DEA, MFD, Special Agent in Charge Mark R. Trouville stated, “These new statistics shed light on our efforts; however, our work is far from over. The DEA along with our state and local partners will persevere to ensure that powerful medicines are getting into the hands of legitimate patients and that the diversion of licit pharmaceutical drugs will not be tolerated.”

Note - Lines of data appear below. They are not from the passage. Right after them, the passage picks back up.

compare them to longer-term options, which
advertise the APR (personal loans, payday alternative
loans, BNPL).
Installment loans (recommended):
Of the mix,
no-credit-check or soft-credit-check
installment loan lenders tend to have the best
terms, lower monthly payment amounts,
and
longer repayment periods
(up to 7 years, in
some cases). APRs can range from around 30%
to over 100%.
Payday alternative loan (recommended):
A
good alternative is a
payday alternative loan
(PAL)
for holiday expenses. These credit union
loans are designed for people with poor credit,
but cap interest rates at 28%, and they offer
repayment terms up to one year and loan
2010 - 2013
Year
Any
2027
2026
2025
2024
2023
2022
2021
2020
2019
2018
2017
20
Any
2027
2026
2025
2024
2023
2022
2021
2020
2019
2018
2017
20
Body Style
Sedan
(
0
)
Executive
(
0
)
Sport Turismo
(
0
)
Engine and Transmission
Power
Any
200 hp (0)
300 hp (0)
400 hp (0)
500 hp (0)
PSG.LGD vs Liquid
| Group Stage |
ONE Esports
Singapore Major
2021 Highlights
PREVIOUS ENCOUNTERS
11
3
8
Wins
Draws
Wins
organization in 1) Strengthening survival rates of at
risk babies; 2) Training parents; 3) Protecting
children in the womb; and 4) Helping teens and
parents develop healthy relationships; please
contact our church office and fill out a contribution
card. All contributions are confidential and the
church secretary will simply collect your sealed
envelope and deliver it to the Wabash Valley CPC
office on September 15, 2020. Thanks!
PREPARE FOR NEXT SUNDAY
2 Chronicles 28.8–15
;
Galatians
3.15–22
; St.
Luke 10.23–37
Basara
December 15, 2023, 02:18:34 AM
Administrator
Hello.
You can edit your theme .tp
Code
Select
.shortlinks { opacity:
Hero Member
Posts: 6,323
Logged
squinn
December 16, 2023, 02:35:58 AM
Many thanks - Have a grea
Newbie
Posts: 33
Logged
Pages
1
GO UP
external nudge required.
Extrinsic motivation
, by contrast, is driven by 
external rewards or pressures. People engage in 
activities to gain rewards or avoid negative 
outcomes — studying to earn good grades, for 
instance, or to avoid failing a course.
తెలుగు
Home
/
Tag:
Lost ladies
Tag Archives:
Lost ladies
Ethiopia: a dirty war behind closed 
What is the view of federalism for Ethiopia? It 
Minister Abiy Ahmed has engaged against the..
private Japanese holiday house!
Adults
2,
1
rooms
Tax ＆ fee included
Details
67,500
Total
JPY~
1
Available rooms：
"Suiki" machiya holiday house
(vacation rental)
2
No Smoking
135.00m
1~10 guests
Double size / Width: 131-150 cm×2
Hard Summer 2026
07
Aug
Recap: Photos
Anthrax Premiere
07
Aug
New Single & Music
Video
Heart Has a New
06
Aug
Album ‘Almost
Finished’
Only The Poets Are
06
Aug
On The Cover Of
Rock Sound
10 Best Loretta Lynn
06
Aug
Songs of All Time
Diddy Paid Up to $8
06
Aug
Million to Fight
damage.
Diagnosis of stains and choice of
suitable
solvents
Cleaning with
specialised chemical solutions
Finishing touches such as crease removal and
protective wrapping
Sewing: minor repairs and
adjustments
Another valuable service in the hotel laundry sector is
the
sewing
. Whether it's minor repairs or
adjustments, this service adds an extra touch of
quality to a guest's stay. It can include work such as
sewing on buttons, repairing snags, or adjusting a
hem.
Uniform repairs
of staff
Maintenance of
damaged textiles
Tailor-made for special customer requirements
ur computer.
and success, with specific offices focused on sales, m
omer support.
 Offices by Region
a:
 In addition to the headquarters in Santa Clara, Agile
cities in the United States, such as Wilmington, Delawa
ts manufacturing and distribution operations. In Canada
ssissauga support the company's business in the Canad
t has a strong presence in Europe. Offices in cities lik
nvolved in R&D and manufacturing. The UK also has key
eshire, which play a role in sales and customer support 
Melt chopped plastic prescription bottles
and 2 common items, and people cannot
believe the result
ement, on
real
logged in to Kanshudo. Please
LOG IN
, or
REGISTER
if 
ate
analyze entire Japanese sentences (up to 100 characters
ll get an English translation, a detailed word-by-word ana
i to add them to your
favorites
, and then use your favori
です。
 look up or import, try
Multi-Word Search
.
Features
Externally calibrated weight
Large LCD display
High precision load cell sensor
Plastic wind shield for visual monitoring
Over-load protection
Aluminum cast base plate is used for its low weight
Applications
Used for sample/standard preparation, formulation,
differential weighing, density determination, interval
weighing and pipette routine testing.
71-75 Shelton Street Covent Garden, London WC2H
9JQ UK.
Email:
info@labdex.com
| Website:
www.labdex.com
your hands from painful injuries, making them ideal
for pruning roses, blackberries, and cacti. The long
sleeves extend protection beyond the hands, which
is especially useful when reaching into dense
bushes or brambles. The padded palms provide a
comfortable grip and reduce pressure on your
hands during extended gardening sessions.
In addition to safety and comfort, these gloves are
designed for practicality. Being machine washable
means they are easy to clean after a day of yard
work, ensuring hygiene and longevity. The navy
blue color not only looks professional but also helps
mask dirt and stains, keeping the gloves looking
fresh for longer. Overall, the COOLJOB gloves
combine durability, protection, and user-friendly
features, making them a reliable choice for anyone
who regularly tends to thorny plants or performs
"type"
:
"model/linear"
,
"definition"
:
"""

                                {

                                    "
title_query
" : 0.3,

The combination of law enforcement activity, regulatory actions against DEA registrants, and new Florida laws that have stripped doctor’s ability to dispense highly addictive pain medicines at rogue pain clinics, have forced addicts and drug dealers who previously traveled from other states to Florida seeking oxycodone to turn elsewhere have made a positive difference in the fight against Florida’s prescription drug abuse epidemic.
In 2012, the DEA MFD initiated administrative actions against nationwide pharmaceutical wholesalers and retail chains that operate throughout Florida. In February 2012, the DEA served an ISO on Cardinal Health distribution center located in Lakeland, Florida. In May 2012, the DEA settled with Cardinal Health, which is a pharmaceutical wholesale distributor headquartered in Dublin, Ohio, that suspends for two years its ability to sell controlled-substance medications from its distribution facility in Lakeland, Florida. The settlement also includes a signed Administrative Memorandum of Agreement, the terms of which will apply to all of Cardinal’s 28 registered distribution facilities. In September 2012, the DEA revoked the DEA registrations at two CVS pharmacies located in Sanford, Florida. This action marked the first time the DEA has revoked the registration of a registrant that is part of a large national chain.
In September 2012, the DEA served Walgreens Distribution Center located in Jupiter, Florida with an ISO, and from November 2012 to February 2013, DEA MFD served Order to Show Cause (OSC) on six Florida Walgreen’s pharmacies located in Fort Piece, Hudson, Oviedo, Port Richey, and Fort Myers. An OSC is served as a notice to a DEA registrant to provide them an opportunity to show cause as to why the DEA should not revoke their DEA registration because its registration is inconsistent with the public interest. This administrative action does not affect a registrant’s ability to handle or distribute a controlled substance such as oxycodone, hydrocodone or other controlled substances in Schedules II – V. An administrative hearing has been scheduled for April 23, 2013, for the Walgreens Distribution Center and the six Walgreens pharmacies.
The DEA will continue to educate and work with its registrants and the public to battle Florida’s prescription drug abuse epidemic. On April 27, 2013, the DEA will host its sixth Nation Prescription Drug Take Back. The public can find a nearby collection site by visiting www.dea.gov, clicking on the “Got Drugs?” icon, and following the links to a database where they enter their zip code.